(EXERCISE DATA Opens)

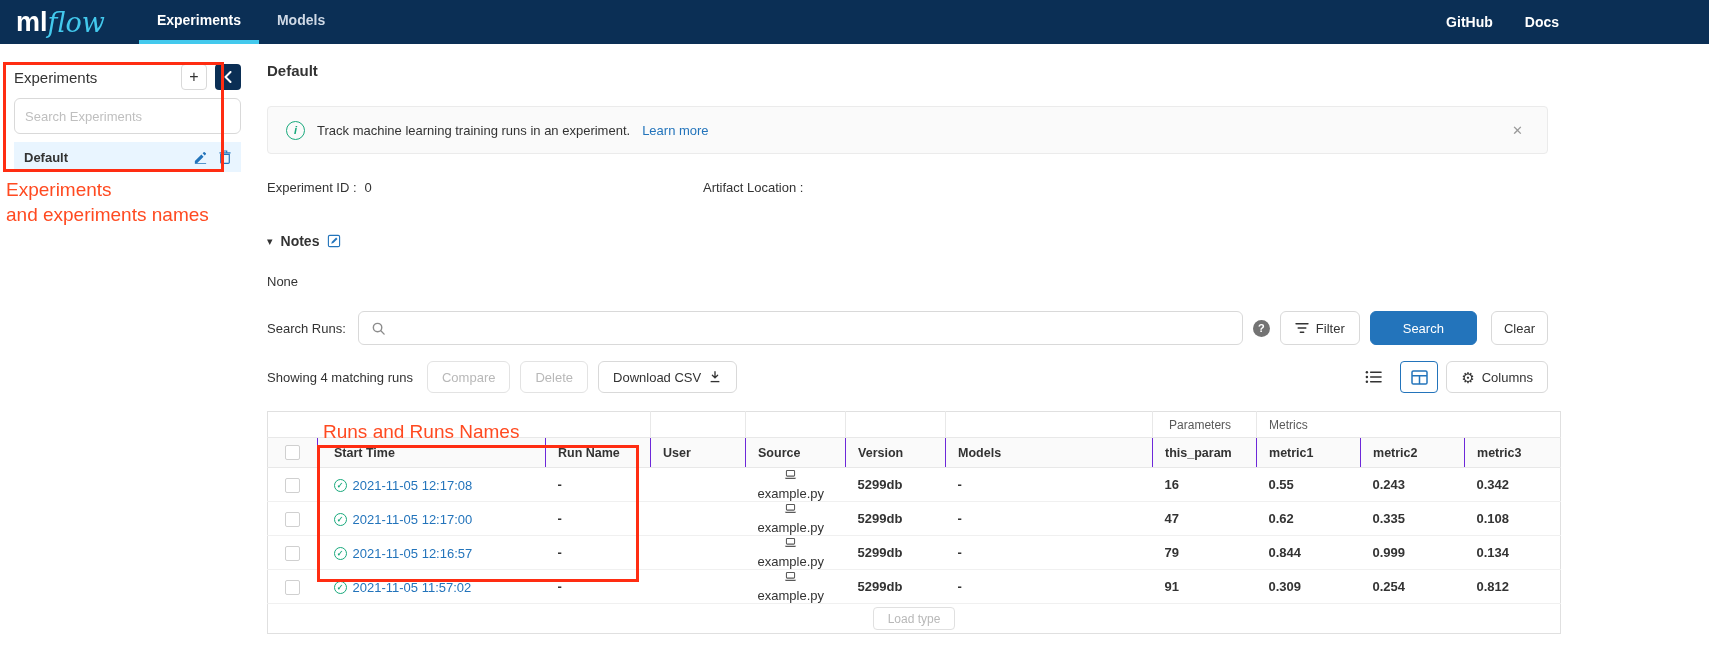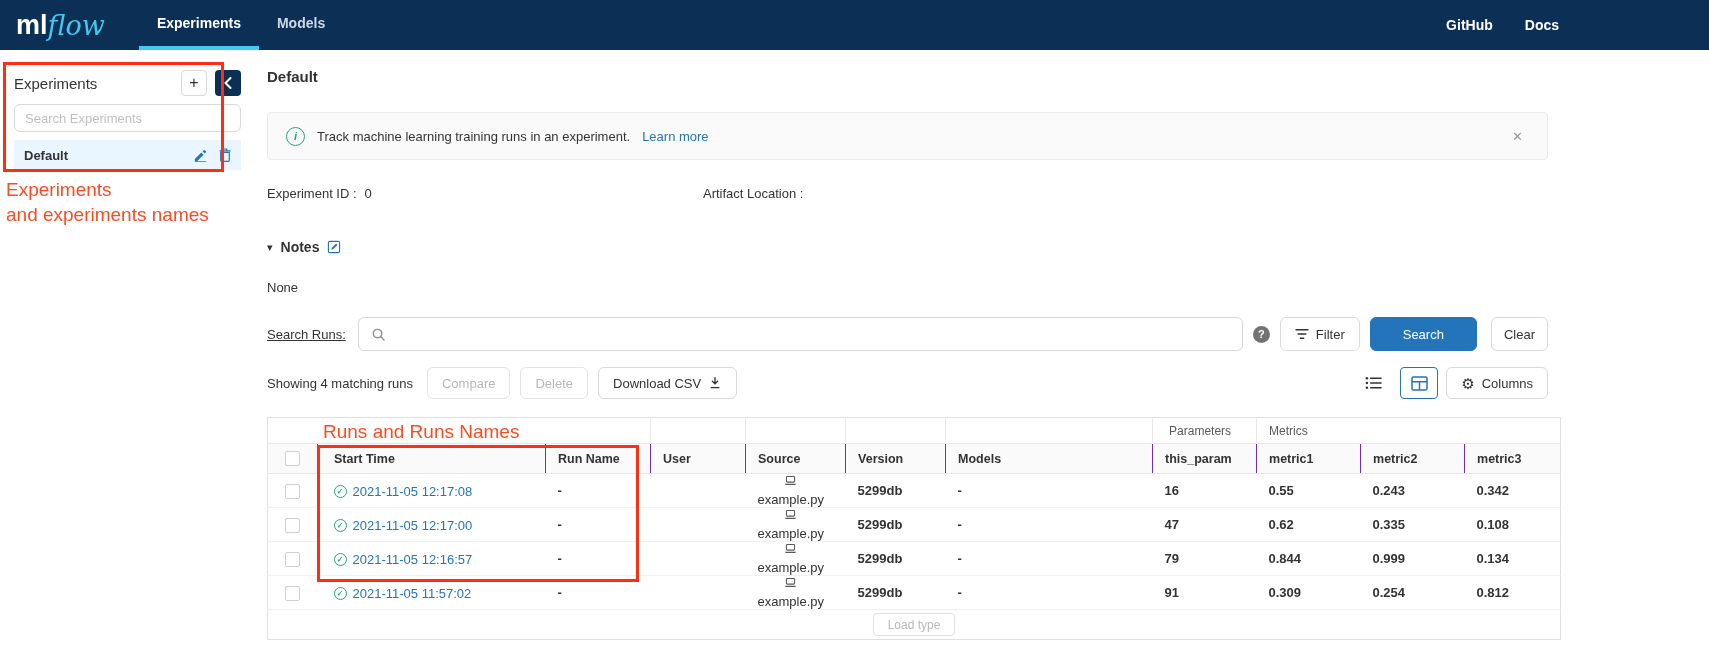--- a/index.html
+++ b/index.html
@@ -11,7 +11,7 @@
 
   
   .navbar {
-    height:50px; background:#0b2f55; display:flex; align-items:stretch;
+    height:44px; background:#0b2f55; display:flex; align-items:stretch;
     padding:0 150px 0 16px; color:#fff;
   }
   .logo { display:flex; align-items:center; margin-right:34px; font-size:27px; cursor:pointer; }

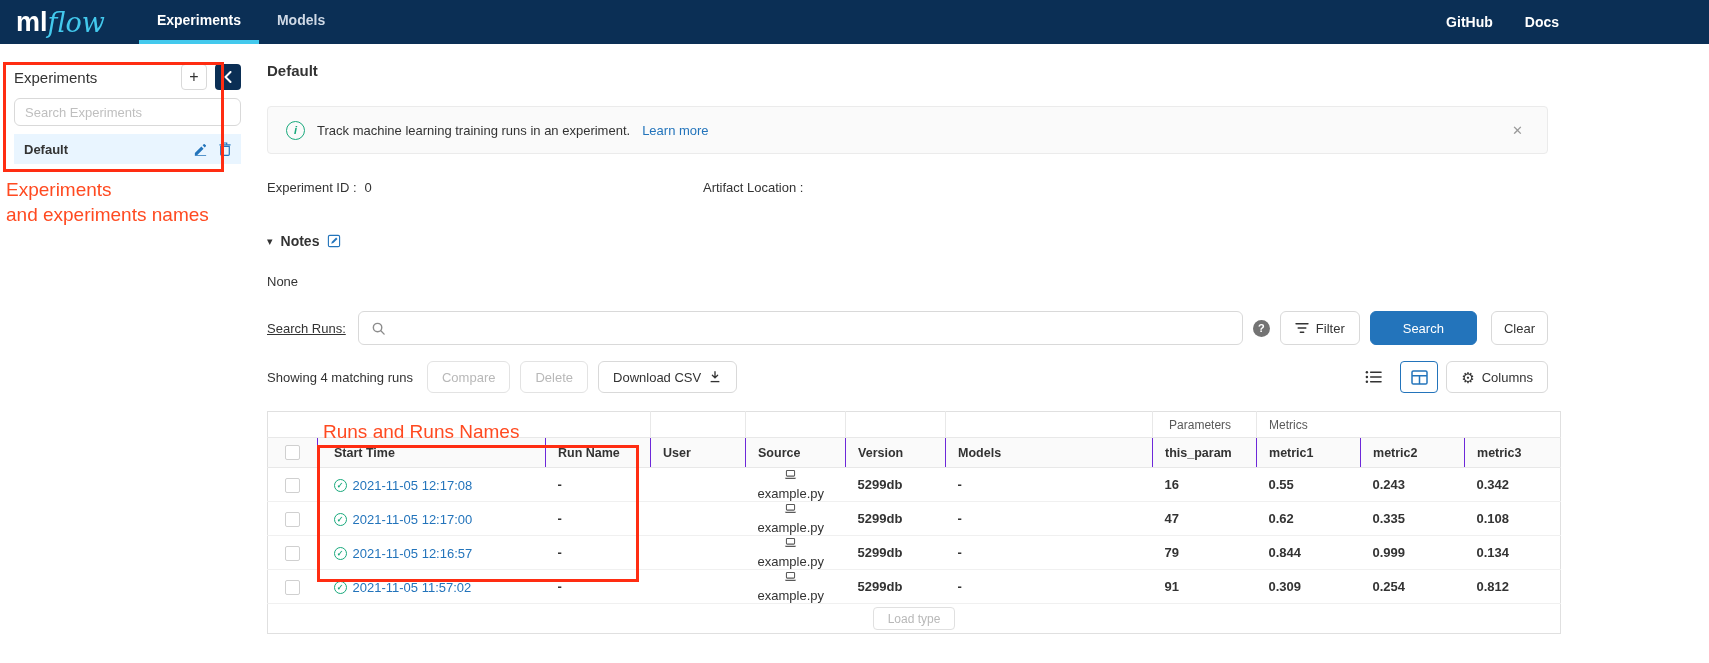--- a/index.html
+++ b/index.html
@@ -42,7 +42,7 @@
     display:flex; align-items:center; justify-content:center; cursor:pointer; padding:0;
   }
   .sidebar-search {
-    margin-top:8px; width:100%; height:28px; border:1px solid #d9d9d9; border-radius:6px;
+    margin-top:8px; width:100%; height:36px; border:1px solid #d9d9d9; border-radius:6px;
     padding:0 10px; font-size:13px; color:#333; outline:none; font-family:inherit;
   }
   .sidebar-search::placeholder { color:#bfbfbf; }

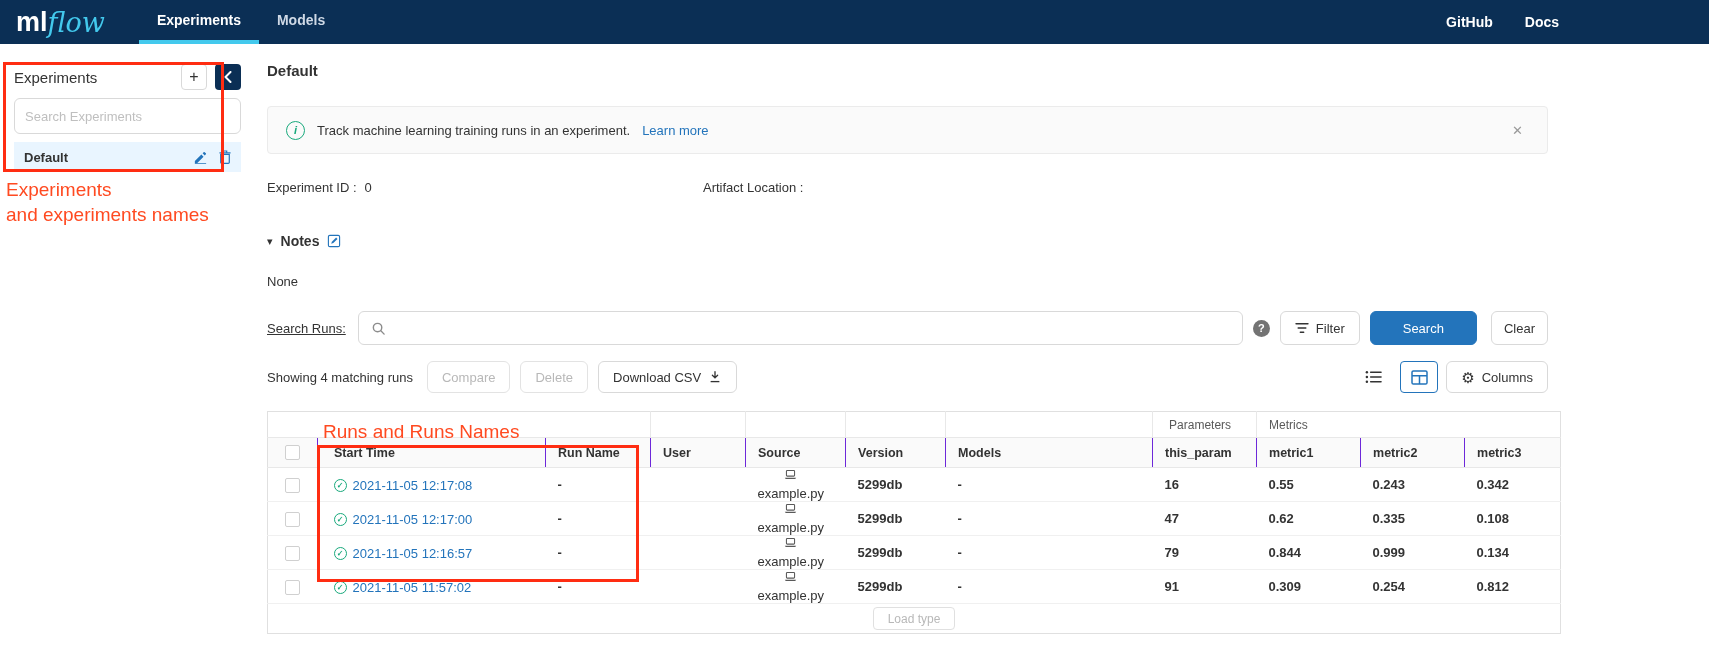--- a/index.html
+++ b/index.html
@@ -80,7 +80,7 @@
 
   
   .search-row { margin-top:22px; display:flex; align-items:center; gap:10px; }
-  .search-label { font-size:13px; white-space:nowrap; margin-right:2px;text-decoration:underline; }
+  .search-label { font-size:13px; white-space:nowrap; margin-right:2px; }
   .search-box {
     flex:1; height:34px; border:1px solid #d9d9d9; border-radius:6px; display:flex;
     align-items:center; gap:8px; padding:0 12px; background:#fff;

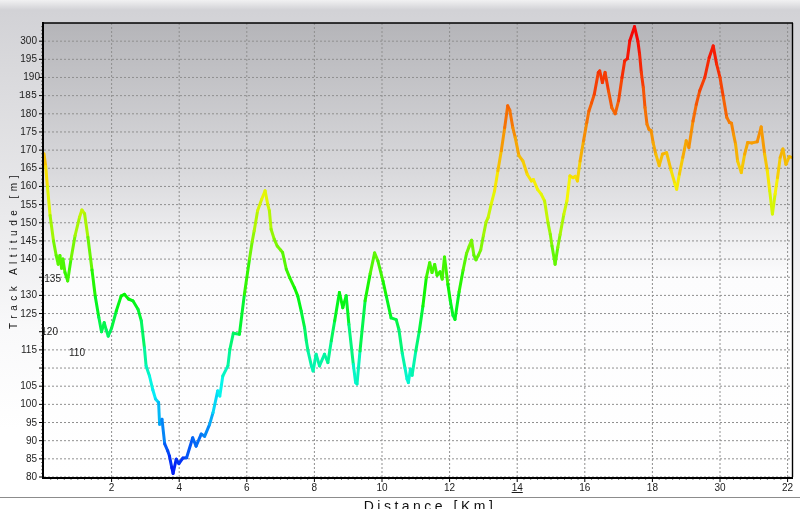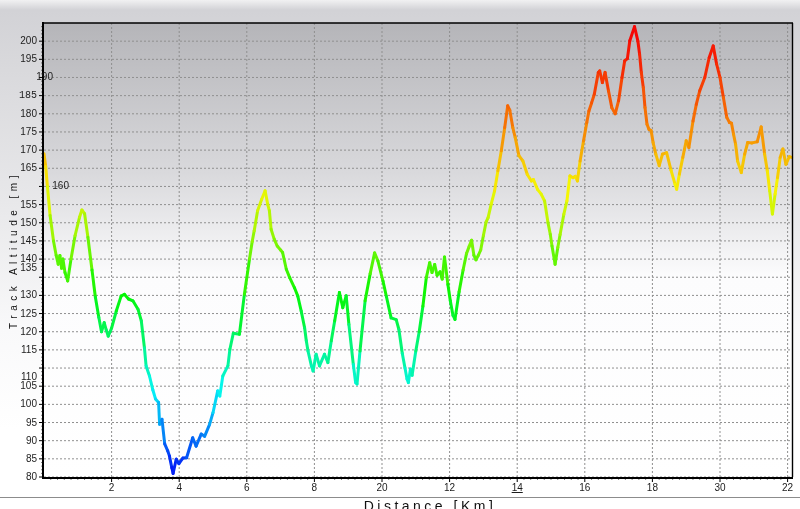--- a/index.html
+++ b/index.html
@@ -590,7 +590,7 @@
       <div class="tick-label ylab" style="left: 0px; top: 90.64px; font-family: Liberation Mono, monospace;">185</div>
       <div class="tick-label ylab" style="left: 16px; top: 72.48px;">190</div>
       <div class="tick-label ylab" style="left: 0px; top: 54.32px;">195</div>
-      <div class="tick-label ylab" style="left: 0px; top: 36.16px;">200</div>
+      <div class="tick-label ylab" style="left: 0px; top: 36.16px;">300</div>
     </div>
   <div id="xlabels">
       <div class="tick-label xlab" style="left: 96.6005px; top: 483px;">2</div>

(EXERCISE DATA Closes)

(TASK DESCRIPTION): Scan the preceding records line by line, and state how many lines contain "size". Nothing else belongs in the answer.

(RESULT OF THE EXERCISE): 4